Above stood two strong men, rigid, motionless as statues for the space of a full minute, locked in each other's grasp, and below, leaping, swimming, dashing, retreating, traversing to and fro, the noblest pack of hounds in Europe clamoured round the stag at bay!
[CHAPTER XXV.]
A BROAD HINT.
"Hold on, Parson! you've been and dropped your knife!" said a rough voice in Abner Gale's ear, while a dexterous snatch twitched the weapon out of his fingers. "Shame! gentlemen, shame!" continued Red Rube—for it was none other than the harbourer, who thus struggled up in the nick of time—"that two such noble riders should dispute about the honour of blooding a pack of hounds!"

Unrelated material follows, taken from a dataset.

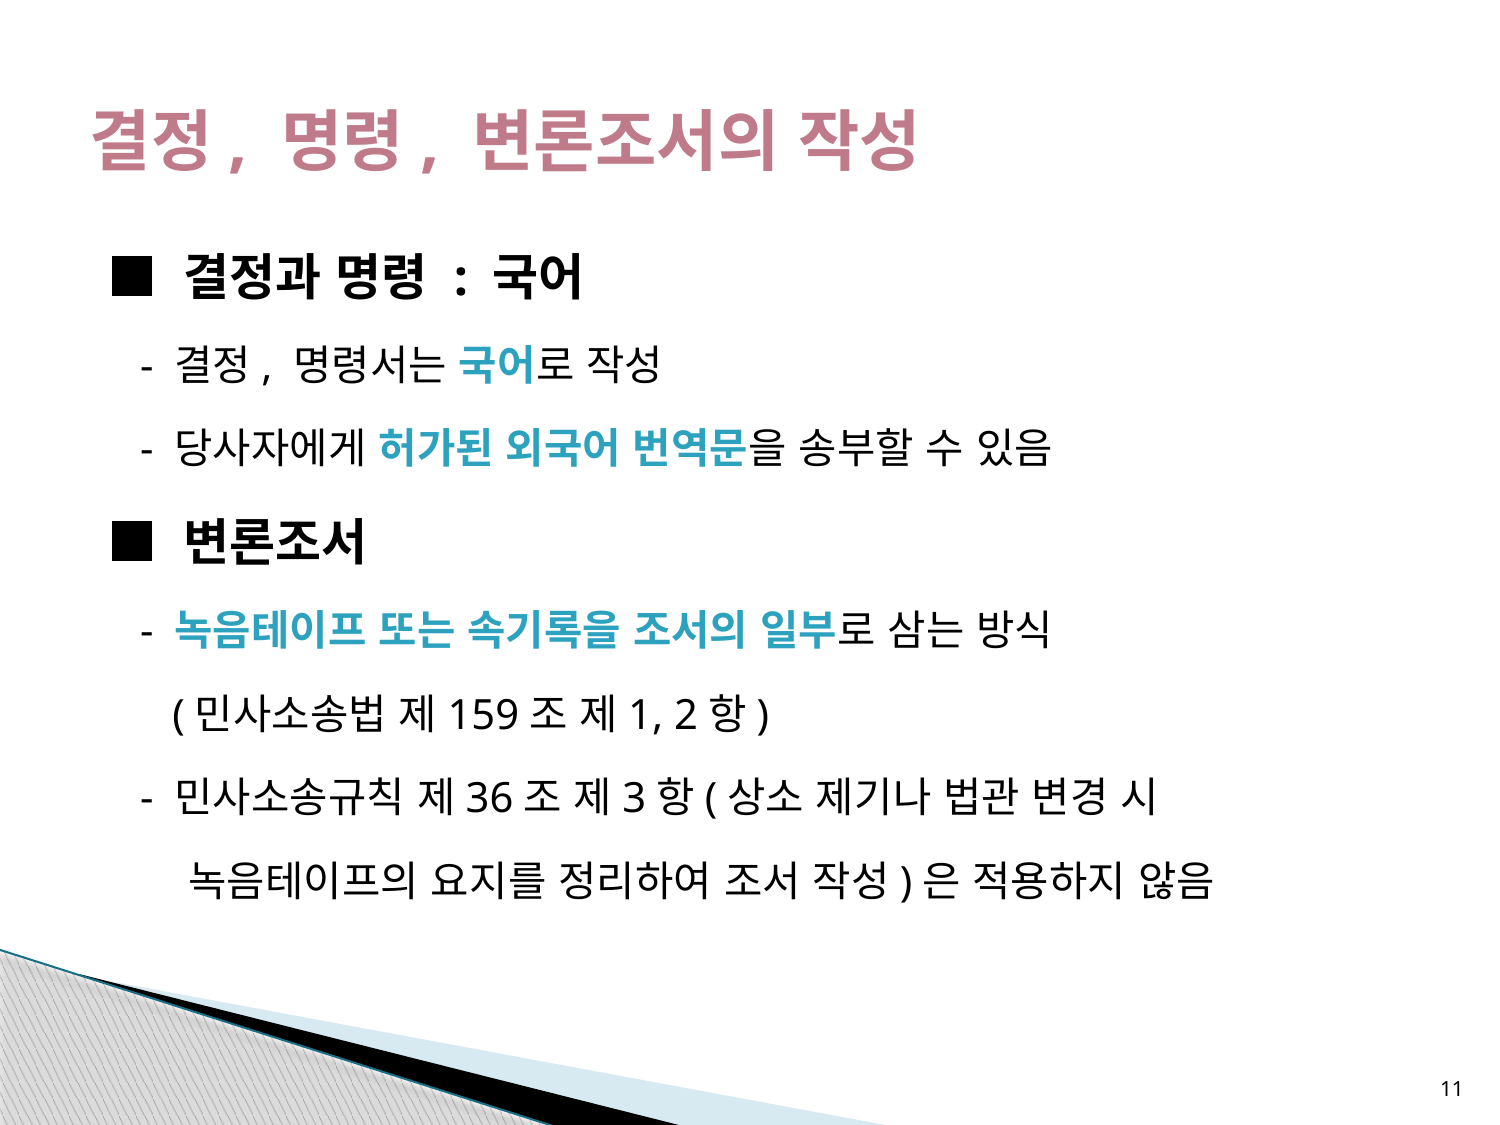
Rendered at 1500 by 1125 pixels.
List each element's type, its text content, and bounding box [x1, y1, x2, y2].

title 결정, 명령, 변론조서의 작성 [75, 45, 1425, 233]
slide_number 11 [1418, 1051, 1479, 1112]
list ■ 결정과 명령 : 국어 - 결정, 명령서는 국어로 작성 - 당사자에게 허가된 외국어 번역문을 송부할 수 있음 ■ 변론조서 - 녹음테이프 또는 속기록을 조서의 일부로 삼는 방식 (민사소송법 제159조 제1, 2항) - 민사소송규칙 제36조 제3항(상소 제기나 법관 변경 시 녹음테이프의 요지를 정리하여 조서 작성)은 적용하지 않음 [75, 233, 1425, 1047]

Then stooping nimbly down, and seizing its branching antlers with one hand, while with the other he drew the Parson's hunting-knife across the stag's throat, he observed that in the huntsman's absence it was a harbourer's right to administer its death-stroke to the deer. Slowly, proudly, the stately creature's head drooped to the level of those eddying waters, already mantling in crimson circles with its blood. Fiercely, savagely, maddened by the work of slaughter, leaping and tumbling over each other in their eagerness to tear their prey, the hounds threw themselves on the carcase, and it required the efforts of all three men to preserve it from being foully mangled in their fangs.

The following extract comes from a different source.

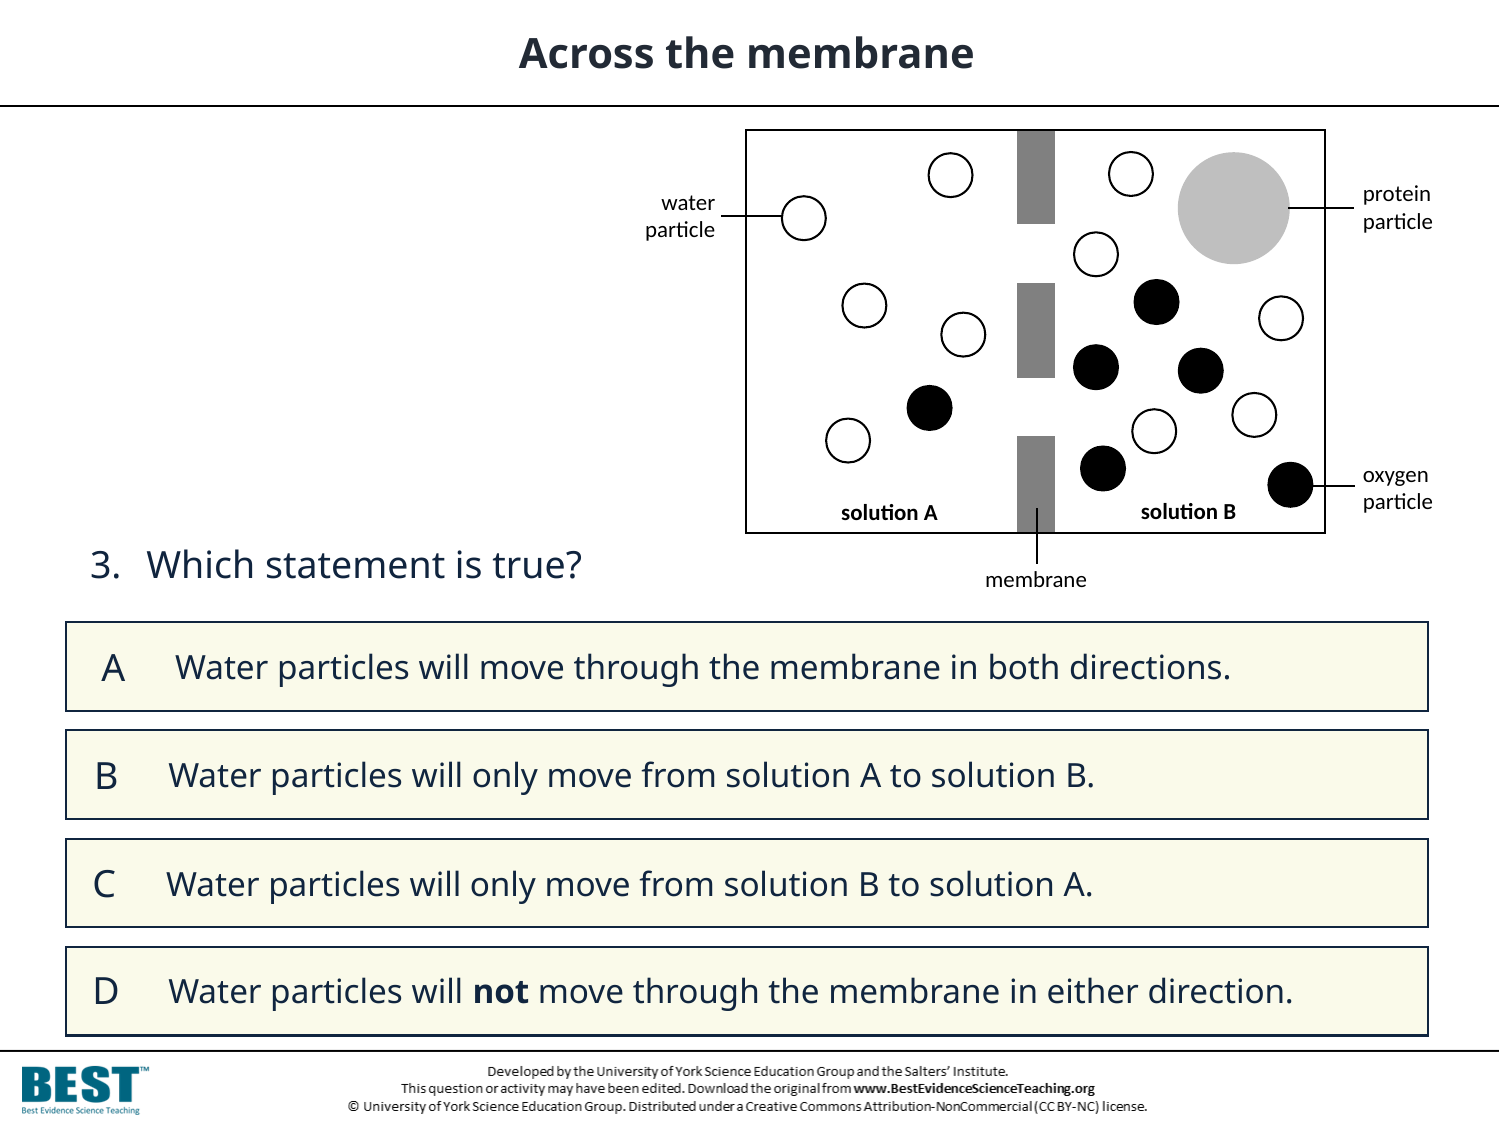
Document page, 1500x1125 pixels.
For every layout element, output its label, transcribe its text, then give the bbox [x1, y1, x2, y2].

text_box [594, 129, 1484, 597]
picture [0, 105, 1500, 1125]
text_box Across the membrane [23, 4, 1471, 99]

Side by side, in silence, yet assisting each other and Red Rube, with all their skill in wood-craft, the foes who had but now been grappling in a death struggle, drew ashore, dismembered, and disembowelled the dead stag, as if their only consideration were the authorised distribution of its venison, and proper recompense of the hounds with blood.

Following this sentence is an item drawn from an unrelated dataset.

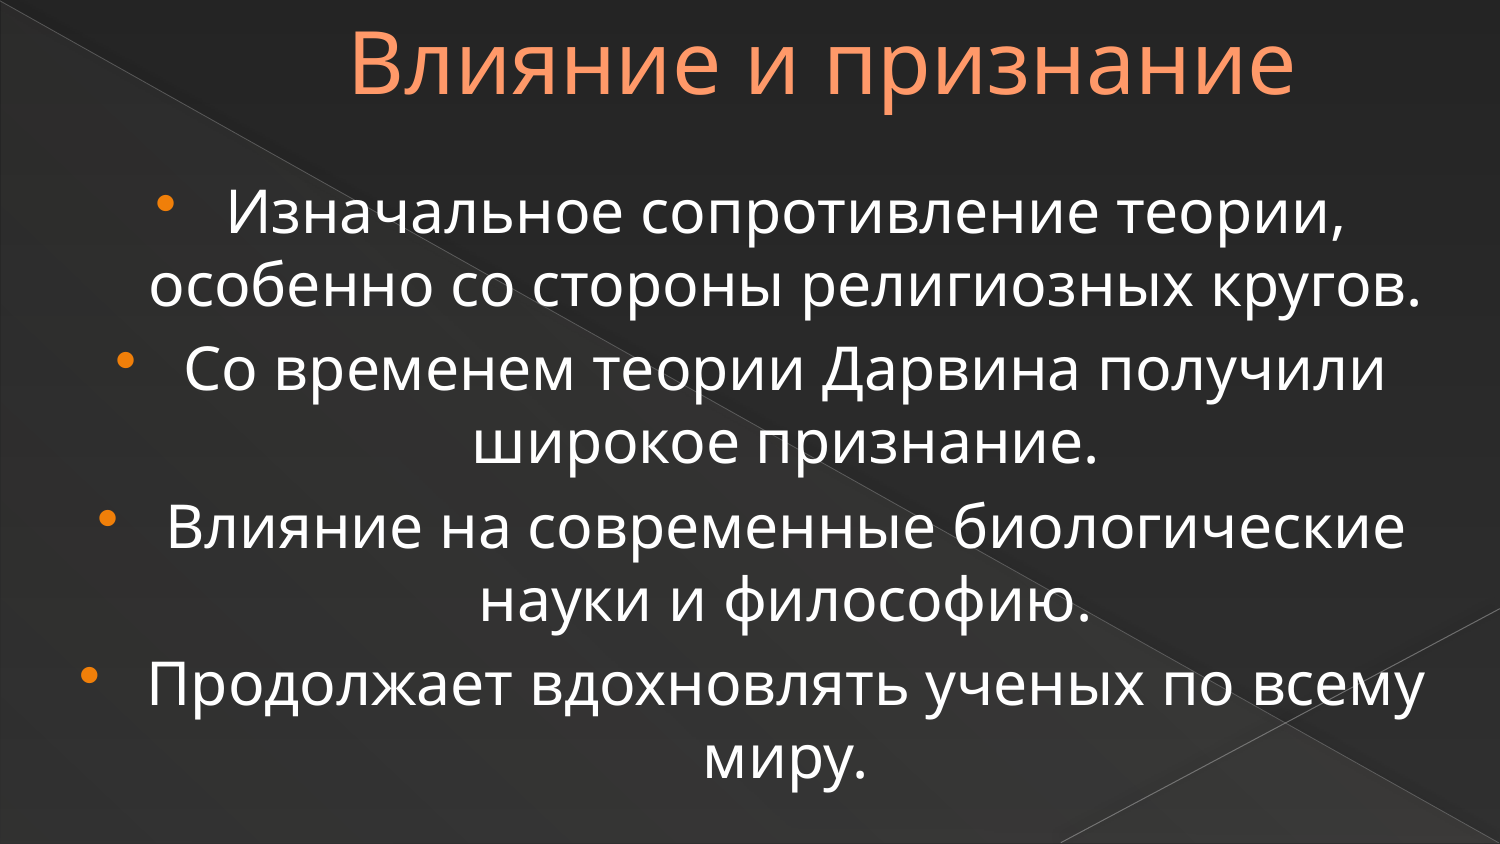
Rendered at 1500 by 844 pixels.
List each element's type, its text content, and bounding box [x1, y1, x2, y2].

It was not till the prescribed obsequies were fulfilled, till lights and liver had been set aside, the head sawn off, the "slot," or forefoot, carefully severed for preservation, in memorial of so fine a run, the paunch swallowed in eager gulps by the famished hounds, while Tancred and Thunderer growled at the two ends of a yard of entrails, and Red Rube, with bare, blood-stained arms, wiped the Parson's knife on a tuft of grass, but forbore returning it to its owner, that John Garnet, finding a moment's leisure, observed how three or four of the most fortunate riders had arrived, as though dropped from the clouds, in time to witness the finish before all was over. Amongst them he looked in vain for the pretty white pony and Nelly Carew.